Perhaps the most revealing track is the first, “Waiting For.” Anchored by a solid hook — “Shootin’ in the dark/ That’s what it feels like/ Even though I’m left-handed/ It never feels right” — it’s the only time throughout all of “The African Genius” that Cubs seems to willingly stand front and center. His two verses are serviceable, and the laid-back beat fits his flow nicely, but the track’s lone achievement is making the listener beg for more. Which is a problem, of course, if that more doesn’t come.
And it doesn’t.
“The Stepover” samples Allen Iverson’s reflection on his near-legendary decision to literally step over Los Angeles Laker Tyronn Lue after nailing a long-distance jump shot in Game 1 of the 2001 NBA Finals. A fun way for hoop-heads to remember The Answer’s glare at his opponent? Of course. A true indication of how skilled or unskilled Cubs The Poet might be? Not a chance. His lone verse runs 31 seconds. The rest of the track is the same snippet of dialogue on a loop. “Schoolboy Q became the man of the year/ So I dropped out of school to be the man every year,” Cubs proclaims, yet he does little to back it up.
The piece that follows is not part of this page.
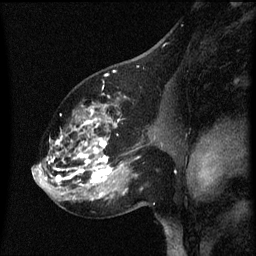
Breast MRI (dynamic contrast-enhanced), one sagittal slice; slice 35 of 60 in the series (ordered by position); dynamic contrast-enhanced series, image 2 of 3 at this slice position (ordered by acquisition); 1.5 T; TE 4.2 ms, TR 8 ms; 2 mm slice thickness; 256 × 256 image matrix, field of view 200 × 200 mm. Patient: female, 60 years.
Structures marked on this image (semi-automatic segmentation, software-assisted and operator-edited):
- analysis volume of interest (the breast-tissue region the enhancement analysis was run in; not a lesion): bounding box (x1, y1, x2, y2) in pixels: (49, 98, 158, 197)
- tumour enhancement mask (voxels above the 70 % enhancement threshold inside the analysis volume of interest): (49, 108, 139, 195)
Ditto for “Janet Jackson” and “Be a Man,” two songs bogged down by movie quotes and spliced-in dialogue. The former utilizes Chris Tucker’s Smokey from 1995’s “Friday,” while the latter goes all “Forrest Gump” on it. Over. And over. And over again. Still, it’s the better of the two, if only for its dual movement approach. Split into two sections, the first half succeeds with a retrofitted hip-hop groove accentuated by the jazzy horns that actually give the song a bit of much-needed atmosphere. It’s a cool throwback that grants the production credibility, even if the beat is forced to lay buried underneath Jenny reprimanding Forrest.
The most disappointing moment comes in the form of “Sallie May Not.” A clear attempt at a made-for-pop-radio slow jam (as the kids say), it feels generic, an almost too-blatant stretch for stardom that recalls the most uninteresting side of someone like J. Cole. Even worse is its willingness to fall into hip-hop cliches. “I love them and I like them and we rolled up and we lightin,’” Cubs explains before leaning far too hard and far too often on his payoff lines: “Everything has changed/ Everything has changed” and “I no longer care/ I’m no longer there.” For someone who says he wants to redefine and reform the African-American mind, such locution comes off as lethargic and small-minded.
And truth be told, that’s the unmistakable conflict of “The African Genius.” It’s just not enough. If you’re going to advertise yourself as a critical thinker and drop out of school to be a professional poet (whatever that even means anymore), then you simply have to be more thought-provoking than Cubs The Poet is here, even when he’s at his best. Sure, he shows glimpses of potential if you look hard enough, but none of those offset the distance between expectation and reality.
Or, perhaps more tellingly, none of those glimpses ever seem to reconcile the difference between Christian Davenport The Person and Cubs The Poet.